Reminds me of a certain ex – well, I was with this type a couple times: a bit psychotic, but good in bed, and mostly good for business.

Story time, kids.

Before I first started dealing with people on the streets, most of the “drug people” in my life prior to that were fairly functional “weed/ sometimes hallucinogens/sometimes pills” types, so I much more willing to front* than I should have been.

*front means to extend something to someone else on credit.

So, six months down the line I’ve learned that nobody except for maybe two people get credit. Also, I’m hanging out with this guy, but he’s kind of customer so I don’t really wanna date him. We have this ongoing flirtation type thing going on, but basically, if you’re a dude and buy from me at this point in my life, I kinda act like if I was just *slightly* more impulsive or not in a relationship, we’d totally be an item. Everybody on the streets has an angle, dude.

Back to the point: I start bitching to him about how this chick I went to rehab who now owes me about $300, and she’s been dodging me and coming up with excuses every time I manage to corner her.

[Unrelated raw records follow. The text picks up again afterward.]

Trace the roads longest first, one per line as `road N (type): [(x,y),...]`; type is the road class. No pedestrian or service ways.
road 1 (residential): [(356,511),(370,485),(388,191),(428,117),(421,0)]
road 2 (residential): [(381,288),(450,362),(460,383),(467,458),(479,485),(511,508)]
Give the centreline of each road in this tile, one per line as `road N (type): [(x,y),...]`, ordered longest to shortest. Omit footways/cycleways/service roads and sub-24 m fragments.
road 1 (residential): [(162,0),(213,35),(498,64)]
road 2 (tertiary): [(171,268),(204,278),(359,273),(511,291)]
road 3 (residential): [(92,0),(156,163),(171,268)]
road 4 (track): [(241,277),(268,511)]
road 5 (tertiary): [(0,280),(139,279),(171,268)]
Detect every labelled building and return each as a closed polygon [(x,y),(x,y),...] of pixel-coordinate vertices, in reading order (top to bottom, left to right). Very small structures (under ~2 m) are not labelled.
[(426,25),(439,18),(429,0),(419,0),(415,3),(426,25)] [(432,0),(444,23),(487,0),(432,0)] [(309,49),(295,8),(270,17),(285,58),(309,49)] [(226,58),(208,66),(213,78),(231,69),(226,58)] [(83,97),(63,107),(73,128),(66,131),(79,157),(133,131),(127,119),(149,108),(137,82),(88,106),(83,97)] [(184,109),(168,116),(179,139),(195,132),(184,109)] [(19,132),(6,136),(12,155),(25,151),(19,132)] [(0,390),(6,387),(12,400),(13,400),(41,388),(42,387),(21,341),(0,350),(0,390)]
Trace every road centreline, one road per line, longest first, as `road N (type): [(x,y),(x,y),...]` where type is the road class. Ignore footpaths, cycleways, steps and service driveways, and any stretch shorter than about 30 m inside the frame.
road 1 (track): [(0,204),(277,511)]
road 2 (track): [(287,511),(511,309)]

Dude tells me to call her up and let him talk to her. I’m kinda confused and like “Well, thanks, but I don’t think you’re gonna have any more luck than I’ve been having with her, etc.”

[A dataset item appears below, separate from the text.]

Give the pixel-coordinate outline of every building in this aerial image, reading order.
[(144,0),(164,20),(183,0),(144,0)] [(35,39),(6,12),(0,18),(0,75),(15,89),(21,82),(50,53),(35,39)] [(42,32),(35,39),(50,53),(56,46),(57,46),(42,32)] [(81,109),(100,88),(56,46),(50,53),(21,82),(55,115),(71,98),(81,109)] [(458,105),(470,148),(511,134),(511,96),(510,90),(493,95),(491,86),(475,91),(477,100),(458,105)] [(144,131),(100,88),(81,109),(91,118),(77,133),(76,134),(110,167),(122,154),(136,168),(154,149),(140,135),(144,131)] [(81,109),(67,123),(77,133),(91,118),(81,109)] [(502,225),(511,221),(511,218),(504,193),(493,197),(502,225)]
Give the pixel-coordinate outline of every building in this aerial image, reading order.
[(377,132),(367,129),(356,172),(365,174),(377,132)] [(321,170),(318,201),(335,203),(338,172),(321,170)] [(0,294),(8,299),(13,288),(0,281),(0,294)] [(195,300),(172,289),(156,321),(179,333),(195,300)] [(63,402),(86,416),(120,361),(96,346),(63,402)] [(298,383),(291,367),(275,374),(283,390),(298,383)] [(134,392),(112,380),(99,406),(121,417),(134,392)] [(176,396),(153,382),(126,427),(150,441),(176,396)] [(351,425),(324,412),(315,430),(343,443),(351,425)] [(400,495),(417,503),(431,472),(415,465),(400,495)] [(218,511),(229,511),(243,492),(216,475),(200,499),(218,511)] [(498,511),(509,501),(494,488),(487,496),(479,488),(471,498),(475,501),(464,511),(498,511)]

Twenty minutes minutes of “No, really, I can handle this” and “No, really, you don’t need to, it was a learning experience, etc.” and me thinking “Dude, what are you up to?”; I just fucking give up after a while and call her so at least this discussion ends and I can leave at some point that night without things being awkward, because it’s getting pretty apparent that it’s just going to be easier to let him do this thing.

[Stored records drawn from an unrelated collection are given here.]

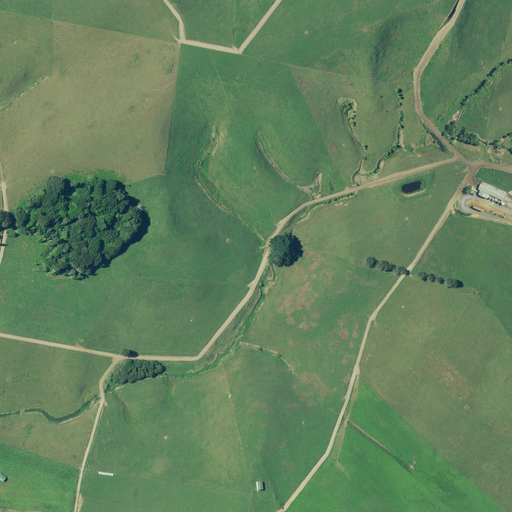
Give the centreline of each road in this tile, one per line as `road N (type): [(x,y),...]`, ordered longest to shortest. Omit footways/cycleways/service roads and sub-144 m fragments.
road 1 (track): [(511,164),(461,156),(305,201),(283,217),(261,269),(194,350),(113,354)]
road 2 (track): [(461,156),(416,106),(419,68),(463,0)]
road 3 (track): [(113,354),(97,382),(78,511)]
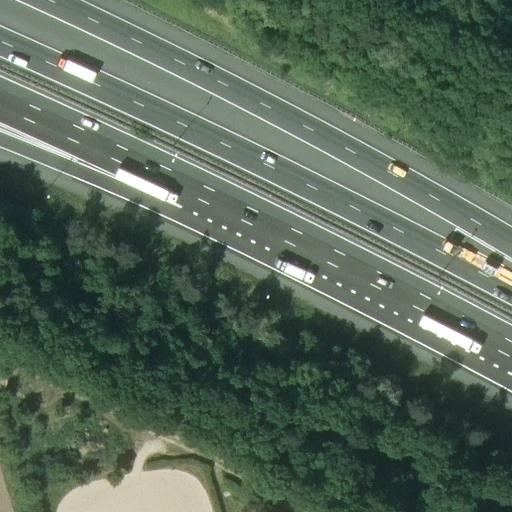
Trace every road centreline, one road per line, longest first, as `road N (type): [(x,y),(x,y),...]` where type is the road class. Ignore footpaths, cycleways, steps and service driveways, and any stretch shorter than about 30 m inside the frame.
road 1 (motorway): [(511,286),(0,41)]
road 2 (motorway): [(511,242),(394,173),(43,0)]
road 3 (motorway): [(188,191),(511,351)]
road 4 (motorway): [(0,105),(188,191)]
road 5 (motorway): [(0,126),(188,191)]
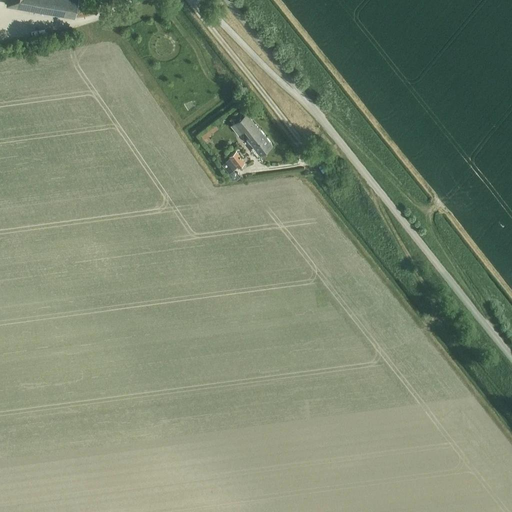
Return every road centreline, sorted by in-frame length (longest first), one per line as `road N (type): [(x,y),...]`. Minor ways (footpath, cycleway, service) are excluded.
road 1 (unclassified): [(511,360),(306,103)]
road 2 (track): [(310,108),(334,120),(425,213),(489,331)]
road 3 (unclassified): [(187,0),(304,147),(311,158),(299,165)]
road 4 (unclassified): [(306,103),(194,0)]
road 5 (unclassified): [(306,103),(225,0)]
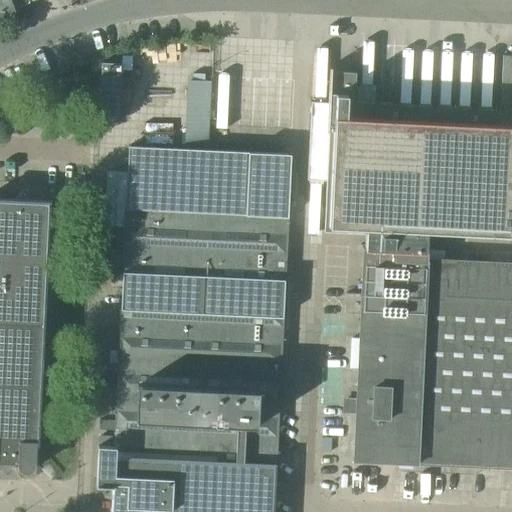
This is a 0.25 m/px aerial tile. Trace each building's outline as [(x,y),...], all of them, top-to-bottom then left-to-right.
[(0,0),(0,18),(15,12),(14,9),(10,0),(0,0)] [(27,0),(10,0),(14,9),(29,3),(27,0)] [(99,60),(96,115),(116,116),(118,61),(99,60)] [(364,238),(364,248),(425,251),(425,241),(426,230),(511,233),(511,110),(354,103),(355,72),(331,71),(331,67),(329,67),(326,131),(328,132),(328,129),(333,130),(329,225),(365,227),(364,238)] [(108,274),(122,274),(283,284),(290,154),(128,146),(124,231),(117,231),(116,247),(123,247),(123,250),(109,250),(108,274)] [(0,291),(45,292),(45,291),(42,291),(43,278),(46,278),(46,277),(45,277),(49,203),(51,203),(51,202),(0,198),(0,291)] [(511,264),(425,260),(426,251),(425,251),(364,248),(362,248),(362,249),(364,249),(357,399),(347,399),(347,414),(357,414),(355,459),(352,459),(352,460),(416,463),(415,462),(511,465),(511,264)] [(272,511),(283,284),(122,274),(114,436),(98,436),(97,446),(95,486),(112,486),(110,511),(272,511)] [(45,292),(0,291),(0,461),(17,462),(17,463),(17,464),(17,466),(18,467),(19,469),(20,470),(22,471),(23,472),(25,472),(27,472),(28,472),(30,471),(31,470),(32,469),(33,468),(34,466),(35,464),(35,463),(36,445),(39,445),(39,443),(37,443),(39,401),(45,292)] [(342,314),(359,315),(360,295),(342,295),(342,314)]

Soo, the girl actually answers her phone, I hand the phone over to him. I can hear she’s surprised as hell to hear some guy on the other end…It goes like you would expect for a while, super-calm and normal in the beginning, inquiries into why I’m not getting paid back…until he starts talking about pulling teeth out of her head.  “I think fifty dollars a tooth should be about right” at which point I’m just like “Shit, this is who I’m alone with? GREAT DECISION MAKING, ME.”

So, he gets her to meet us at a gas station, and the woman is obviously terrified, and pays me back, swears she’s never going to do it again, and basically this is the last time she darkens my metaphorical door. Get to know dude a little better, he used to collect for a coke dealer…

So, this is the point where I thank him, and move to a different city, right? OF COURSE NOT.

I get over-excited and kinda have sex with him and date him for a while afterward. For the next two weeks I had people crawling both out of the woodwork and all over each other to pay me back, and as a side-benefit, I felt invincible. *

It was totally a great relationship, except for that time he was on meth and almost burned a guy’s face off with a lighter and hairspray over a stolen dirty gym shoe, and the fact that after a few months with him,  I was telling people I was walking into doors and other ridiculous things, and listening to “My Name is Luka”. Also he started to eat up my profit margin, because you know, girlfriends/boyfriends will do that.

Uh, don’t do drugs, kids.


*I also used to get into cars with strange men. I was very, very, bad at life for a while.